Zeitungen sprießen aus dem Boden – zunächst
Nach dem Sturz des libyschen Diktators Muammar al-Gaddafi 2011 wurden die Arbeitsbedingungen für Journalisten zunächst besser. Viele Medien seien aus dem Boden geschossen, sagt Christoph Dreyer, Sprecher von "Reporter ohne Grenzen" in Berlin. Gab es vor der Revolution etwa vier Tageszeitungen, waren es 2012 Dutzende.
Doch das ist lange vorbei. Heute bestimmt die desolate Sicherheitslage in Libyen den Alltag. "Verschiedene, teilweise verfeindete Milizen greifen Journalisten an, entführen oder ermorden sie", sagt Dreyer. Die paramilitärischen Einheiten versuchten, unliebsame Berichte über Menschenrechtsverletzungen zu unterdrücken. 29 Entführungen von Journalisten hat "Reporter ohne Grenzen" im vergangenen Jahr gezählt – mehr sind nur aus der Ukraine und aus Syrien gemeldet.
Anfang des Jahres hat außerdem der "Islamische Staat" weite Teile des Landes eingenommen und bedroht Medienschaffende zusätzlich. Kollegen von Zater, darunter ein guter Freund, wurden im August 2014 von den Terroristen entführt; Ende April wurden ihre Leichen mit durchschnittener Kehle gefunden.
Angriffe gehören zum Alltag
Im Laufe der Zeit gehörte es für Zater immer mehr zum Alltag, wegen seiner Arbeit angegriffen zu werden. "Jeden Morgen, wenn ich aus dem Haus bin, habe ich mich verabschiedet, weil ich dachte, ich komme nicht mehr zurück", sagt Zater. Als Investigativ-Reporter für zwei private Fernsehsender dokumentiert er Menschenrechtsverletzungen, sieht, wie Menschen getötet werden, und schleicht sich unerkannt in ein von Milizen kontrolliertes Krankenhaus. Zweimal halten ihm Unbekannte ein Gewehr an den Kopf und befehlen ihm, den Ort zu verlassen, von dem er berichtet.
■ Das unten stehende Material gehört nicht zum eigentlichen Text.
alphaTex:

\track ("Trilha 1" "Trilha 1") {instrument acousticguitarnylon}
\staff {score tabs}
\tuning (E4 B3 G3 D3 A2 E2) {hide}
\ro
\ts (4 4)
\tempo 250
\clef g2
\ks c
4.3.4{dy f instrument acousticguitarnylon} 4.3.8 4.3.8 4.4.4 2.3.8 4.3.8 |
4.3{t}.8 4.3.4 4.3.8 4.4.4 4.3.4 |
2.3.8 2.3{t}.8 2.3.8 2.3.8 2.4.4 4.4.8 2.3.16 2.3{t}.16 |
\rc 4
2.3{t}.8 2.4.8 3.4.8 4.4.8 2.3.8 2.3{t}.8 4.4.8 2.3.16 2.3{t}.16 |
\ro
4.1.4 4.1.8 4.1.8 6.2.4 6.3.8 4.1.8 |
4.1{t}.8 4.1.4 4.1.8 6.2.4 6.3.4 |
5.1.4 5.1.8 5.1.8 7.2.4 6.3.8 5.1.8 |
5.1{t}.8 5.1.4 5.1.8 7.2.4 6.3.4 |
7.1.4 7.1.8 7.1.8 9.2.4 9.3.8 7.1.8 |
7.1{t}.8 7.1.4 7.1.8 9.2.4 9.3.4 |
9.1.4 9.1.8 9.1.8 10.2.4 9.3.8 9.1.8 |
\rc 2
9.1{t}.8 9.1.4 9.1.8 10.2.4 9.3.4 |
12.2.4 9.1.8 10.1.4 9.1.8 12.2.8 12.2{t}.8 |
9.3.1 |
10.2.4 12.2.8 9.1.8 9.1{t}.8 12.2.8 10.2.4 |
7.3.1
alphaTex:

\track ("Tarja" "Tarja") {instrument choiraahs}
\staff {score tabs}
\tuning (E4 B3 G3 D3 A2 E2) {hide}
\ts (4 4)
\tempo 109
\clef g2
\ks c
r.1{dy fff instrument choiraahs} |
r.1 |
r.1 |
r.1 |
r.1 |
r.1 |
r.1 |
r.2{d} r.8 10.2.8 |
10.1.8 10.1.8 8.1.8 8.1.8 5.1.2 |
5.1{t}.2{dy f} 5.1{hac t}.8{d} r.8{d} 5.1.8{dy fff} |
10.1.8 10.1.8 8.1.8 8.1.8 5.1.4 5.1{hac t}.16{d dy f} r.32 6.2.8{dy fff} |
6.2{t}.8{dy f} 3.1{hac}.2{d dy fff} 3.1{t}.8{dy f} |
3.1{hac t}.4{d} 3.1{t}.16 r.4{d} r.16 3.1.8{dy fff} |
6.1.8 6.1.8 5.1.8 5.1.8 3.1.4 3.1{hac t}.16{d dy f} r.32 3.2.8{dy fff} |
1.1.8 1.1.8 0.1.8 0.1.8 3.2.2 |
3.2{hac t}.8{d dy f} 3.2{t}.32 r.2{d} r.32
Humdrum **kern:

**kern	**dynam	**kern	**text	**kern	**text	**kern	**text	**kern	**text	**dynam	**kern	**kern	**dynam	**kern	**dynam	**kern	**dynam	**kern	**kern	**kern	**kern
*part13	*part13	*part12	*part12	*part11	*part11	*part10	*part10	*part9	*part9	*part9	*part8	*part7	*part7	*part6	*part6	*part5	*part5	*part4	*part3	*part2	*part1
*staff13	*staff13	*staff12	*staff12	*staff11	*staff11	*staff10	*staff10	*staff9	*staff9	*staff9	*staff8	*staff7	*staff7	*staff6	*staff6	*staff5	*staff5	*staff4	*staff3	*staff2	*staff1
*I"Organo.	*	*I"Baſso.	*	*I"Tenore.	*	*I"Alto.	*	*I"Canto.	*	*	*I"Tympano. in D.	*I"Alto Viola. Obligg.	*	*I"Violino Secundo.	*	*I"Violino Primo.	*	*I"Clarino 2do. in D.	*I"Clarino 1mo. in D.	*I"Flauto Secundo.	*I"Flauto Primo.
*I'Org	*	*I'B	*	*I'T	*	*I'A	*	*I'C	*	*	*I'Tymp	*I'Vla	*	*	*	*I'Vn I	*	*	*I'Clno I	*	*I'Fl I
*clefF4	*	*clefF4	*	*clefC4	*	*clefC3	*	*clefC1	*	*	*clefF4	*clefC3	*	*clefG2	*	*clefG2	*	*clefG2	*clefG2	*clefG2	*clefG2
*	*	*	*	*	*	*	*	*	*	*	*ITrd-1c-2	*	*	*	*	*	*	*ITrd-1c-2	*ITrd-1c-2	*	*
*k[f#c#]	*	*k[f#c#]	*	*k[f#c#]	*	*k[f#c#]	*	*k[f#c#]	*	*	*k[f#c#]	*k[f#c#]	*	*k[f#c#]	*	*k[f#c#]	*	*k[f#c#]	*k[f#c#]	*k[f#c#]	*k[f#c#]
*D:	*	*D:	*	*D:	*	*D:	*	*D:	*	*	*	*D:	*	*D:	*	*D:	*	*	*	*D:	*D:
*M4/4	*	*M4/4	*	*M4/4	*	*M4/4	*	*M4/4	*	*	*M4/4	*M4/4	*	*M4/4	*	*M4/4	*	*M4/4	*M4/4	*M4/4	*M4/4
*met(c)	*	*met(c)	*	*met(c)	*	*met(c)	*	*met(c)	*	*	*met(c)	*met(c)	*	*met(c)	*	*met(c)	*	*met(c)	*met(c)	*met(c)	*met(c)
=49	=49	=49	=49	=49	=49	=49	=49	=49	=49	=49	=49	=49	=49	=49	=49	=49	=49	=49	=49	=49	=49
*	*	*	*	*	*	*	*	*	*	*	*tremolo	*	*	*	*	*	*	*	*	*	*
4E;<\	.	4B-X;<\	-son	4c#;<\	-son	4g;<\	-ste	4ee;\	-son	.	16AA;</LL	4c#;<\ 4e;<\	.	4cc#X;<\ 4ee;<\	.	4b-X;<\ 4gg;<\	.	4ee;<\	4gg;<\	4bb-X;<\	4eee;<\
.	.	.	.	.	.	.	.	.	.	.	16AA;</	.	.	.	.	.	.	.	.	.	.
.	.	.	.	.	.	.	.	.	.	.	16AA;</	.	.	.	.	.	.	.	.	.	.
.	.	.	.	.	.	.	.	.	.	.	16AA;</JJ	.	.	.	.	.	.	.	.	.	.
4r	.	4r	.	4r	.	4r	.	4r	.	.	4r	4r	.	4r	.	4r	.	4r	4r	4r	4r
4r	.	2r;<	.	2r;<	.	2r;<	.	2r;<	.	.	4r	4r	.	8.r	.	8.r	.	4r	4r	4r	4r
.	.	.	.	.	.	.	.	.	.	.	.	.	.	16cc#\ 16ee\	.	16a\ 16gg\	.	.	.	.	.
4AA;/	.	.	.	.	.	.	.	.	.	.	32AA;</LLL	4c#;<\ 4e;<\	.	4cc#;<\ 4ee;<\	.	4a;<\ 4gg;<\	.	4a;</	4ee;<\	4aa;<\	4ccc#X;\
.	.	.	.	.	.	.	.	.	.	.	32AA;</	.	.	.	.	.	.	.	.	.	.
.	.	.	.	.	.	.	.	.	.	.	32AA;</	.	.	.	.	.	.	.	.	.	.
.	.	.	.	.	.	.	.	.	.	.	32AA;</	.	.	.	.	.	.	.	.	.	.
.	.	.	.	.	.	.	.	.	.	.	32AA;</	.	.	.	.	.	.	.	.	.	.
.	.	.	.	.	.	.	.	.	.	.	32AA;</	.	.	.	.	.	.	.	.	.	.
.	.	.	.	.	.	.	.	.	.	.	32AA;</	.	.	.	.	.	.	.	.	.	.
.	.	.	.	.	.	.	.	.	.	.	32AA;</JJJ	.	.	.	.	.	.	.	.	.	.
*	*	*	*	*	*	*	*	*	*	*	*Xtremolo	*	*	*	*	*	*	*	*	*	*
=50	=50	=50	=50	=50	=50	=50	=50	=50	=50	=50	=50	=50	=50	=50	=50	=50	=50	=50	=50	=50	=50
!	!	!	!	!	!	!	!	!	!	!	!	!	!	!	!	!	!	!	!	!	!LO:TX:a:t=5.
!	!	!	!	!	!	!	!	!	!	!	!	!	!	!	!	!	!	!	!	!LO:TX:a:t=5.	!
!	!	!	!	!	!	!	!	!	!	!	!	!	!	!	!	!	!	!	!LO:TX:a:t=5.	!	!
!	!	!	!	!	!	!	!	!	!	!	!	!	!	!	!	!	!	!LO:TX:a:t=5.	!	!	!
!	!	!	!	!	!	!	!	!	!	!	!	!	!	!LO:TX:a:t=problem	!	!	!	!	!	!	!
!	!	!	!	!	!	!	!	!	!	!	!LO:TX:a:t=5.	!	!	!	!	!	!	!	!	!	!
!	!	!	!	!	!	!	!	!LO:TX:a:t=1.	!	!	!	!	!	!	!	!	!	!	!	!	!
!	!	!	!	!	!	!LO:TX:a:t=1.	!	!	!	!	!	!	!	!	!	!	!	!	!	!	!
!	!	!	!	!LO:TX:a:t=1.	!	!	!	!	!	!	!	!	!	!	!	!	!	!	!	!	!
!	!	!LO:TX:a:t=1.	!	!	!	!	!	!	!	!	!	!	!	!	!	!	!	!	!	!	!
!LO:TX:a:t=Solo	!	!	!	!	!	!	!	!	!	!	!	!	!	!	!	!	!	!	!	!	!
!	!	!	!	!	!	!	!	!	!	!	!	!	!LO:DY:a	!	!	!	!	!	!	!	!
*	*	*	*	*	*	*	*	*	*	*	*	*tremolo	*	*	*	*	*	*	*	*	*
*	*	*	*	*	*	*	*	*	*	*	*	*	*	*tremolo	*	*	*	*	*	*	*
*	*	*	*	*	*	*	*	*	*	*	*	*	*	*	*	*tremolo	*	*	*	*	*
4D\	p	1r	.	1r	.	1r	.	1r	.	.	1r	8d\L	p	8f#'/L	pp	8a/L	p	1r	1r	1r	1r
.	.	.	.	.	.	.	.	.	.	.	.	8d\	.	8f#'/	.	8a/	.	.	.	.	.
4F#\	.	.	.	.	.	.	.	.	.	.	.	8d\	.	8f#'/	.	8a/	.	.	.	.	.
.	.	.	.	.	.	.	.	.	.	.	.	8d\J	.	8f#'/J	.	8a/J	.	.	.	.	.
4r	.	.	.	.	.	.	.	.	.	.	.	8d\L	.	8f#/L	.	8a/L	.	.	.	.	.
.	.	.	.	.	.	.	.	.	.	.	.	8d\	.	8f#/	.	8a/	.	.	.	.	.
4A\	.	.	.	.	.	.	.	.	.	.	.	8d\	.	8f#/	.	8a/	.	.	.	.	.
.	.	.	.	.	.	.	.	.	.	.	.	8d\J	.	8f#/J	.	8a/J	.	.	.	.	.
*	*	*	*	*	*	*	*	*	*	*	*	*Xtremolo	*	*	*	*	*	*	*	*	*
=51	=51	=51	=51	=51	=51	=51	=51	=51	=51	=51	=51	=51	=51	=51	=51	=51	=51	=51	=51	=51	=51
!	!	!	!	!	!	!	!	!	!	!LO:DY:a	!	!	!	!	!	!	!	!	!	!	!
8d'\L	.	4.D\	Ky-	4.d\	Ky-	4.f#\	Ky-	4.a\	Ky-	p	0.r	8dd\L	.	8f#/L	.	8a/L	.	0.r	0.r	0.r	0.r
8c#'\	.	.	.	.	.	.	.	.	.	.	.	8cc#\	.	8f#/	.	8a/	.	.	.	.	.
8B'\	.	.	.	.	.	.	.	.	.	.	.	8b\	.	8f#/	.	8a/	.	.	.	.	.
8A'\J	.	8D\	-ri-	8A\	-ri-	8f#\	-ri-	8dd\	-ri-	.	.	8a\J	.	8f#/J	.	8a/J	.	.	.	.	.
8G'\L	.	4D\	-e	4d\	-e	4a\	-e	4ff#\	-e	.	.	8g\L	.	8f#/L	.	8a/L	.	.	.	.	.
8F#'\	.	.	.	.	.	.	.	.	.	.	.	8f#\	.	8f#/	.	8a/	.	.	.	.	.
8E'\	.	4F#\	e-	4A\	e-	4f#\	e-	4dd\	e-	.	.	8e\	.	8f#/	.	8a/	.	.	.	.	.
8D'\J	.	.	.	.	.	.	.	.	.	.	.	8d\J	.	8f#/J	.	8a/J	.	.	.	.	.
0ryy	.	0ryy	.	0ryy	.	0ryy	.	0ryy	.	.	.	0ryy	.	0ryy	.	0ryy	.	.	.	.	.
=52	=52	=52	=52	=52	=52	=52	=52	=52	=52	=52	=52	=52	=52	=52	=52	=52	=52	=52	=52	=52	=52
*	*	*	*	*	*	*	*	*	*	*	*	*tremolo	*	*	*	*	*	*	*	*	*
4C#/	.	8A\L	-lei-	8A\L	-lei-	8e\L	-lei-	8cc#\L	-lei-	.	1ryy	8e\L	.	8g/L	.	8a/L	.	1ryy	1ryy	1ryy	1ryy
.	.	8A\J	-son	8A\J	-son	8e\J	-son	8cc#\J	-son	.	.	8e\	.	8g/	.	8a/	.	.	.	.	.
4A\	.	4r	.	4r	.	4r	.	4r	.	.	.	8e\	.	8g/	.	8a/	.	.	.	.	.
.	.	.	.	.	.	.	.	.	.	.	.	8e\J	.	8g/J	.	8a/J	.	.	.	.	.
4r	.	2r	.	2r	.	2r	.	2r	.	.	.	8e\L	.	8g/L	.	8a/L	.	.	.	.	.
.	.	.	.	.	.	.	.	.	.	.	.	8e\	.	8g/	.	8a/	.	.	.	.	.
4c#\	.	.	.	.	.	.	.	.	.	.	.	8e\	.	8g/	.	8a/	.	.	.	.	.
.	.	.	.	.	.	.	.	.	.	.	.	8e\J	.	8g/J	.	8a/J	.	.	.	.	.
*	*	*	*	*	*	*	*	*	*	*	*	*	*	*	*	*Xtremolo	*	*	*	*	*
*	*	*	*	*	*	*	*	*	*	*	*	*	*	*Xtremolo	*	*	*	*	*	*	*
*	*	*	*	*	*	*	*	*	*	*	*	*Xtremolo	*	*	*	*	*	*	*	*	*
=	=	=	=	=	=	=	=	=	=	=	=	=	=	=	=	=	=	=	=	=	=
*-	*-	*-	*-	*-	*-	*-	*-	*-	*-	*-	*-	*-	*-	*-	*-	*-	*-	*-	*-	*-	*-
Schließlich geht Zater auf das jahrelange Flehen und Bitten seiner Familie ein, das Land zu verlassen.
Libyen führte 2014 die Länderstatistik zu geflohenen Journalisten von "Reporter ohne Grenzen" an. 43 wurden der Organisation gemeldet. "Wir versuchen dann, ihnen zu helfen: ein sicheres Land auszuwählen oder auch sie in einem Asylverfahren zu unterstützen", sagt Dreyer. So wie auch Zater. Für den Libyer verfasste "Reporter ohne Grenzen" ein Referenzschreiben – Grundlage, um als Stipendiat durch die Stiftung für politisch Verfolgte anerkannt zu werden.
Die Stiftung lädt jährlich bis zu fünf Menschen ein, die in ihrem Land wegen ihrer politischen Ansichten oder ihrer Tätigkeiten verfolgt werden. So konnte Zater mit finanzieller Unterstützung des Vereins "Journalisten helfen Journalisten" nach Deutschland kommen. Die Stiftung koordiniert das Programm und kümmert sich auch persönlich um die Stipendiaten. "In den ersten paar Monaten unterstütze ich sie darin, Kontakte zu knüpfen, einfach mal zum Arzt zu gehen oder endlich einmal zur Ruhe zu kommen", erklärt Geschäftsführerin Martina Bäurle.
Die härteste Entscheidung seines Lebens
Doch das gelingt Zater nur schwer: Seit Jahren hat er Schlafprobleme. In Deutschland zu sein und nicht mehr über die Not in seiner Heimat zu berichten, sei nur schwer auszuhalten. Seine Stimme stockt immer wieder, während er spricht. "Die Entscheidung, mein Land zu verlassen, war die härteste, die ich je in meinem Leben getroffen habe."
Er versuche, auch in Hamburg als Journalist zu arbeiten, aber auf andere Art, sagt er. Er halte Vorträge über seine Geschichte und gebe Workshops für Journalisten. Dennoch träumt Zater davon, irgendwann zurückzukehren. "Ich kann nicht sagen, ob ich in Deutschland glücklich bin. Dazu vermisse ich meine Arbeit einfach zu sehr."